Is it possible by viewing a bike frame to tell roughly what the handling of the bike is going to be? This current question is about bottom bracket height in the above mentioned respect.

I have noticed that some bikes have parallel to ground chainstay, while others have angled. Assuming 26" wheels, is this angle enough to judge BB height, e.g. "low", "medium","high". If so, are those categories enough to provide some concrete information about the handling of the bike (e.h. "a lot of clearance", "aggressive turning"), considering constant wheelbase and constant headtube angle?

  • Head angle has far more to do with handling than does BB height. And on virtually all bikes you cannot expect to pedal on a sharp turn -- the inside crank must be up to avoid ground interference. Aug 15 '13 at 11:27
  • @Daniel R Hicks, I am asking only about BB height, all else being equal. There is already a general question about frame geometry. Also, I do not mention pedalling (but the other question does).
    – Vorac
    Aug 15 '13 at 11:48

This isn't a situation you're going to run into, but let's run with it. All else being equal with a given set of bikes, visually you could probably just barely tell that one bike had a higher or lower BB than the next. You'd probably need a tape measure. In general, your bike with lower bb is going to transition from turn to turn ever so slightly faster, probably an amount unperceivable to most. It's also going to have pedal strikes more often. The bike with the taller bb height is going to be just the opposite in both respects. Keep in mind that without rider weight, bb height is deceptive on any bike with suspension. Its worse with full suspension vs hardtails. Proper suspension sag is typically taken into account in geometry specs, but on the showroom floor suspension bikes will have exaggerated bb heights.

Now let's talk real world.

We're really only talking about a few cm of difference in bb height even in extreme case comparisons. For instance, looking at Trek's xc race hardtails and comparing them to their downhill bikes, you've got less than 6cm of bb height difference. That's not insignificant, but we're basically comparing apples to oranges at that point and looking at 2.5 inches of difference.

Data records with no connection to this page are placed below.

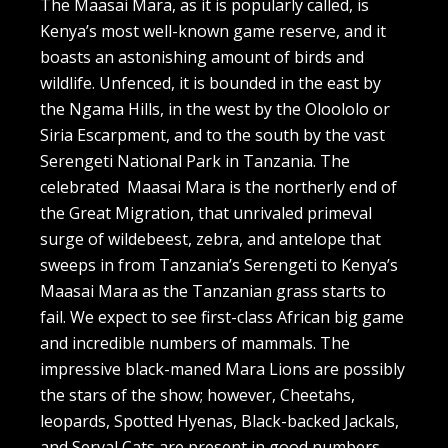
The Maasai Mara, as it is popularly called, is
Kenya’s most well-known game reserve, and it
boasts an astonishing amount of birds and
wildlife. Unfenced, it is bounded in the east by
the Ngama Hills, in the west by the Oloololo or
Siria Escarpment, and to the south by the vast
Serengeti National Park in Tanzania. The
celebrated Maasai Mara is the northerly end of
the Great Migration, that unrivaled primeval
surge of wildebeest, zebra, and antelope that
sweeps in from Tanzania’s Serengeti to Kenya’s
Maasai Mara as the Tanzanian grass starts to
fail. We expect to see first-class African big game
and incredible numbers of mammals. The
impressive black-maned Mara Lions are possibly
the stars of the show; however, Cheetahs,
leopards, Spotted Hyenas, Black-backed Jackals,
and Serval Cats are present in good numbers.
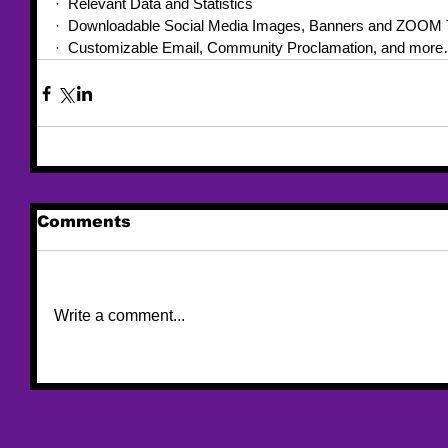
·  Relevant Data and Statistics
·  Downloadable Social Media Images, Banners and ZOOM 
·  Customizable Email, Community Proclamation, and more
Comments
Write a comment...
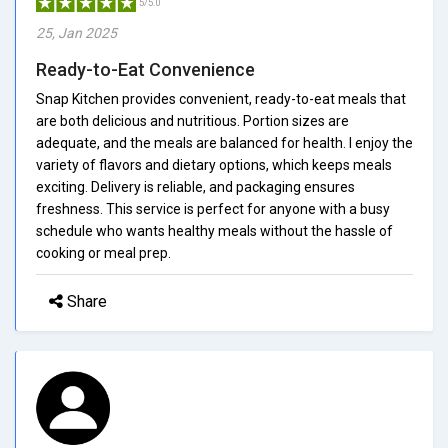
5/5.0
25, Jan 2025
Ready-to-Eat Convenience
Snap Kitchen provides convenient, ready-to-eat meals that
are both delicious and nutritious. Portion sizes are
adequate, and the meals are balanced for health. I enjoy the
variety of flavors and dietary options, which keeps meals
exciting. Delivery is reliable, and packaging ensures
freshness. This service is perfect for anyone with a busy
schedule who wants healthy meals without the hassle of
cooking or meal prep.
Share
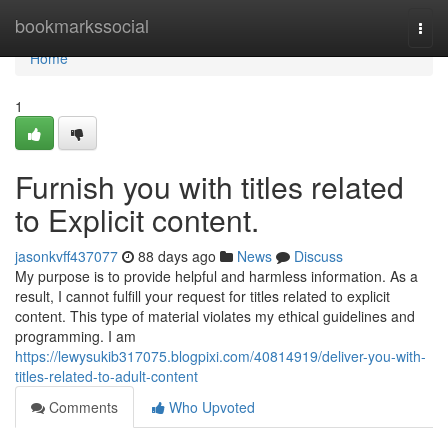
Home
bookmarkssocial
Togg
navi
Home
1
Furnish you with titles related
to Explicit content.
jasonkvff437077
88 days ago
News
Discuss
My purpose is to provide helpful and harmless information. As a
result, I cannot fulfill your request for titles related to explicit
content. This type of material violates my ethical guidelines and
programming. I am
https://lewysukib317075.blogpixi.com/40814919/deliver-you-with-
titles-related-to-adult-content
Comments
Who Upvoted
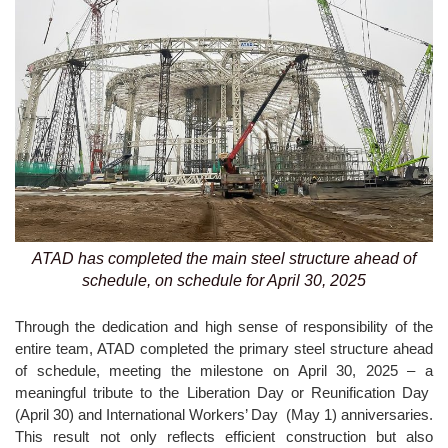
ATAD has completed the main steel structure ahead of
schedule, on schedule for April 30, 2025
Through the dedication and high sense of responsibility of the
entire team, ATAD completed the primary steel structure ahead
of schedule, meeting the milestone on April 30, 2025 – a
meaningful tribute to the Liberation Day or Reunification Day
(April 30) and International Workers’ Day (May 1) anniversaries.
This result not only reflects efficient construction but also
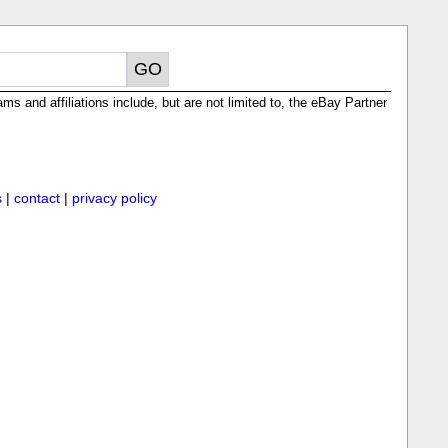
ms and affiliations include, but are not limited to, the eBay Partner
s
|
contact
|
privacy policy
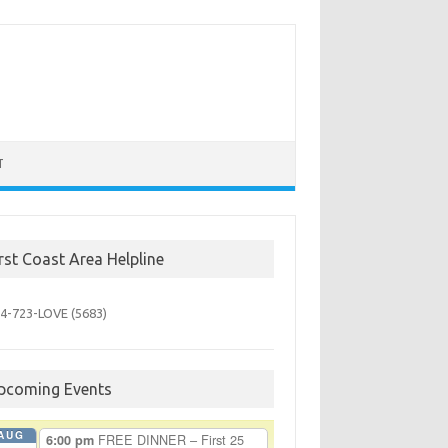
T
irst Coast Area Helpline
4-723-
LOVE (5683)
pcoming Events
AUG
FREE DINNER – First 25
6:00 pm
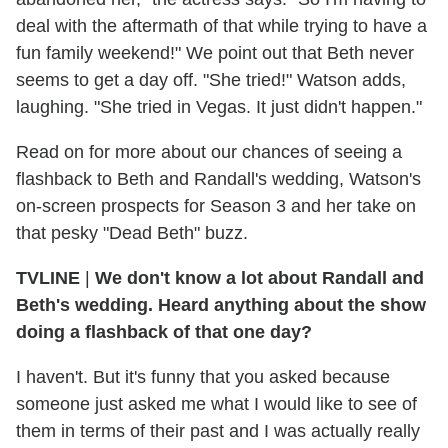
deal with the aftermath of that while trying to have a
fun family weekend!" We point out that Beth never
seems to get a day off. "She tried!" Watson adds,
laughing. "She tried in Vegas. It just didn't happen."
Read on for more about our chances of seeing a
flashback to Beth and Randall's wedding, Watson's
on-screen prospects for Season 3 and her take on
that pesky "Dead Beth" buzz.
TVLINE
|
We don't know a lot about Randall and
Beth's wedding. Heard anything about the show
doing a flashback of that one day?
I haven't. But it's funny that you asked because
someone just asked me what I would like to see of
them in terms of their past and I was actually really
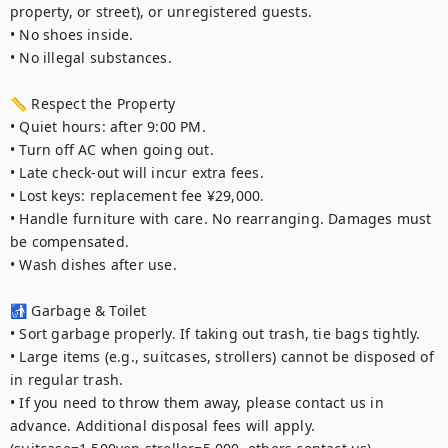
property, or street), or unregistered guests.

• No shoes inside.

• No illegal substances.

📏 Respect the Property

• Quiet hours: after 9:00 PM.

• Turn off AC when going out.

• Late check-out will incur extra fees.

• Lost keys: replacement fee ¥29,000.

• Handle furniture with care. No rearranging. Damages must 
be compensated.

• Wash dishes after use.

🚮 Garbage & Toilet

• Sort garbage properly. If taking out trash, tie bags tightly.

• Large items (e.g., suitcases, strollers) cannot be disposed of 
in regular trash.

• If you need to throw them away, please contact us in 
advance. Additional disposal fees will apply. 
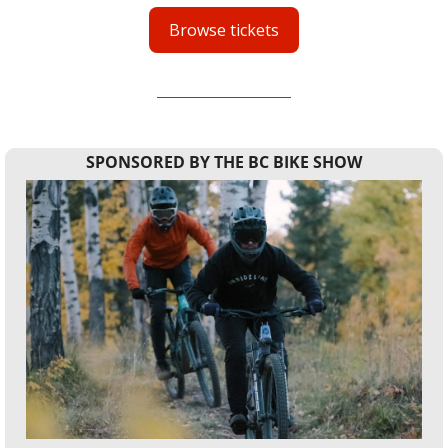
Browse tickets
SPONSORED BY THE BC BIKE SHOW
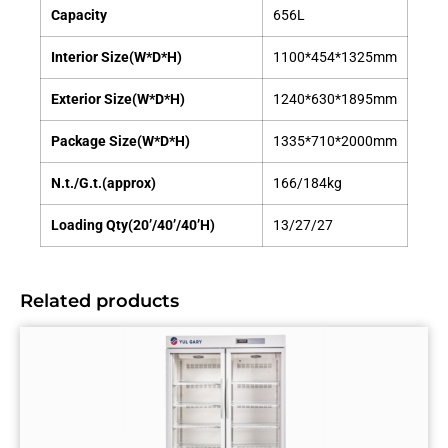
Capacity
656L
Interior Size(W*D*H)
1100*454*1325mm
Exterior Size(W*D*H)
1240*630*1895mm
Package Size(W*D*H)
1335*710*2000mm
N.t./G.t.(approx)
166/184kg
Loading Qty(20’/40’/40’H)
13/27/27
Related products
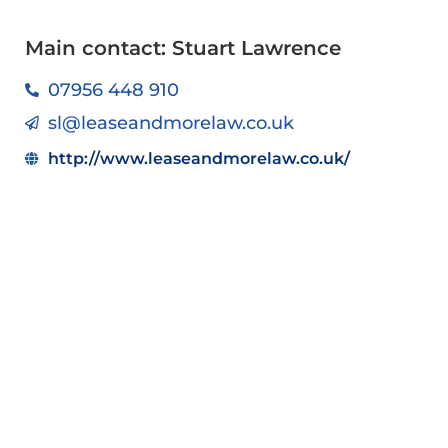
Main contact: Stuart Lawrence
07956 448 910
sl@leaseandmorelaw.co.uk
http://www.leaseandmorelaw.co.uk/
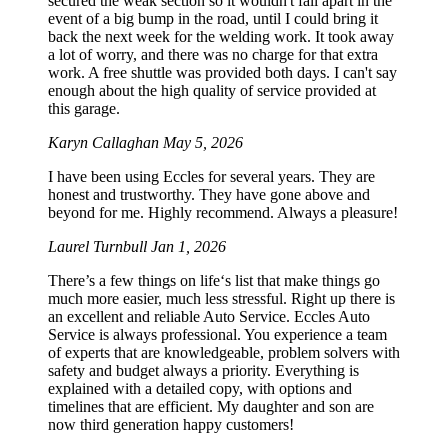
secured the weak section so it wouldn't fall apart in the
event of a big bump in the road, until I could bring it
back the next week for the welding work. It took away
a lot of worry, and there was no charge for that extra
work. A free shuttle was provided both days. I can't say
enough about the high quality of service provided at
this garage.
Karyn Callaghan
May 5, 2026
I have been using Eccles for several years. They are
honest and trustworthy. They have gone above and
beyond for me. Highly recommend. Always a pleasure!
Laurel Turnbull
Jan 1, 2026
There’s a few things on life‘s list that make things go
much more easier, much less stressful. Right up there is
an excellent and reliable Auto Service. Eccles Auto
Service is always professional. You experience a team
of experts that are knowledgeable, problem solvers with
safety and budget always a priority. Everything is
explained with a detailed copy, with options and
timelines that are efficient. My daughter and son are
now third generation happy customers!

Amongst a given category of bikes you're going to have very little variance- probably less than a centimeter.

It's important to keep in mind that bb height is just a small piece of the puzzle in terms of handling dynamics for a bike. There are other factors of frame geometry that I would take into consideration first, such as effective top tube length (the bike needs to fit) headtube angle (how quick will the bike initiate a turn) and wheelbase (how quick will the back of the bike follow the front of the bike). When those are equal I would start considering chainstay length, headtube length, and bottom bracket height. Those are all pretty much in order.


BB height is something that is very important in mountain biking, as well as other disciplines. It effects where the riders center of gravity is in relation to the bike and to the ground. Generally speaking, a higher BB height will lead to a higher center of gravity making the bike harder to turn when the rider leans into the turn. A higher BB can help you clear obstacles though, especially when you consider how far down a big ring may hang from the BB.

Judging BB height visually is something you'll have to learn from experience or by putting a couple bikes next to each other. How good are you at judging a 5mm difference? If you can't then judging BB height is pretty much useless unless you're comparing a hybrid touring bike to a full downhill bike.

Another important point is that not all chainstays will be straight. What about full suspension bikes? Some of those chainstays arc up and not tell you anything about BB height. Suspension also means that as you put weight and/or pressure on the bike the BB height will lower as the suspension moves through it's travel.